Personell profitiert unsere Schule davon, dass sich ein großes Team von engagierten Kollegen gefunden hat, die gemeinsam sowohl die oben beschriebenen, fest implementierten Programme durchführen und begleiten, als auch punktuell Aktionen zur Demokratieförderung machen. Dass sind Fotoaktionen, Umfragen, Wahlsimulationen und Podiumsdiskussionen mit Politikern im Vorfeld von Kommunal-, Landtags-, Bundes- und Europaparlamentswahl als auch die sogenannte Woche des Respekts. In der Woche des Respekts (14.11.-19.11.2016) wurde für ein tolerantes Miteinander und Respekt im Alltag geworben. Postkartenaktionen, Anti-Diskriminierungskampagnen und Unterrichtsprojekte sensibilisierten für diese wichtige Tugend. Neben der besonderen Teamstruktur freuen wir uns darüber, dass Frau Alduk aktuell die Fortbildung für ihre neue Aufgabe als Mitglied im Kompetenzteam Demokratieerziehung der Bezirksregierung Arnsberg macht und unsere Arbeit somit mit vielen Ideen und Impulsen begleiten kann.
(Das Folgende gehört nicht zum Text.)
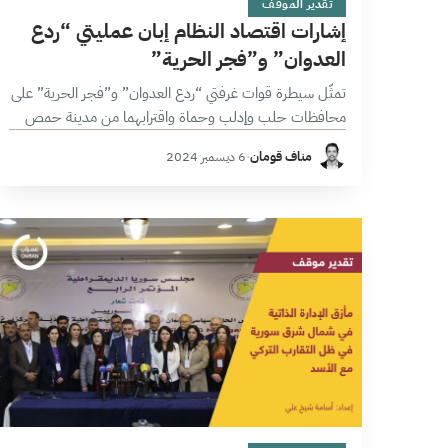
تقدير الموقف
إشارات اقتصاد النظام إبان عمليتي “ردع
العدوان” و”فجر الحرية”
تمثّل سيطرة قوات غرفتي “ردع العدوان” و”فجر الحرية” على
محافظات حلب وإدلب وحماة واقترابهما من مدينة حمص
ضمن عملية “ردع العدوان”، نقطة تحول استراتيجية في
مناف قومان
·
6 ديسمبر 2024
المشهد السوري بعد أن اتسم…
8 دقائق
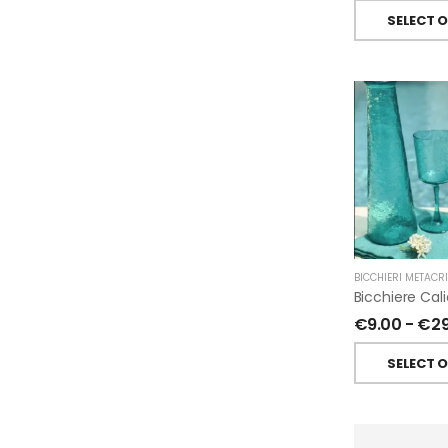
SELECT 
BICCHIERI METACR
€
9.00
-
€
2
SELECT 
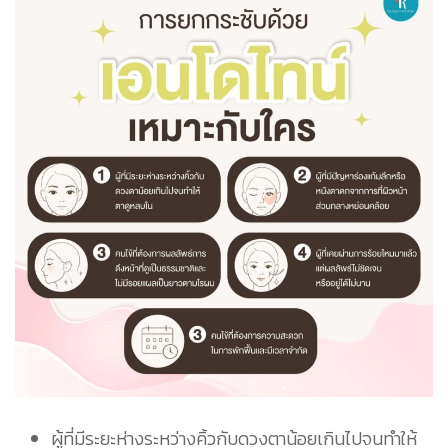
ผู้ที่มีระยะห่างระหว่างคิ้วกับดวงตาน้อยเกินไปจนทำให้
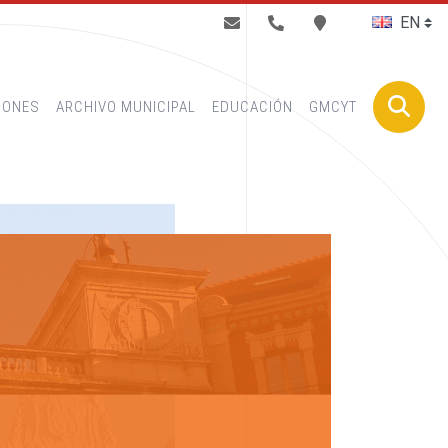
BUSCAR
IONES
ARCHIVO MUNICIPAL
EDUCACIÓN
GMCYT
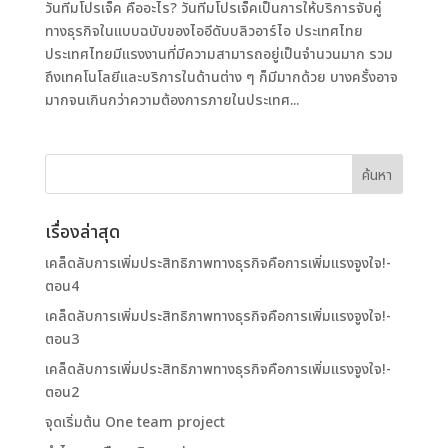
วันทีมโปรเจ็ค คืออะไร? วันทีมโปรเจ็คเป็นการให้บริการจับคู่
ทางธุรกิจในแบบฉบับของไออีดับบลิวอาร์ไอ ประเทศไทย
ประเทศไทยมีแรงงานที่มีความสามารถอยู่เป็นจำนวนมาก รวม
ถึงเทคโนโลยีและบริการในด้านต่าง ๆ ก็มีมากด้วย บางครั้งอาจ
มากจนเกินกว่าความต้องการภายในประเทศ...
เรื่องล่าสุด
เคล็ดลับการเพิ่มประสิทธิภาพทางธุรกิจคือการเพิ่มแรงจูงใจ!-
ตอน4
เคล็ดลับการเพิ่มประสิทธิภาพทางธุรกิจคือการเพิ่มแรงจูงใจ!-
ตอน3
เคล็ดลับการเพิ่มประสิทธิภาพทางธุรกิจคือการเพิ่มแรงจูงใจ!-
ตอน2
จุดเริ่มต้น One team project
Wir haben ein breites Verständnis von Demokratieerziehung, d.h. dass neben Prozessen politischen Lernens für uns auch soziale und emotionale Erfahrungen zum Kern einer demokratischen Gesellschaft beitragen, ebenso wie ein Höchstmaß an Transparenz und Mitwirkungsmöglichkeiten."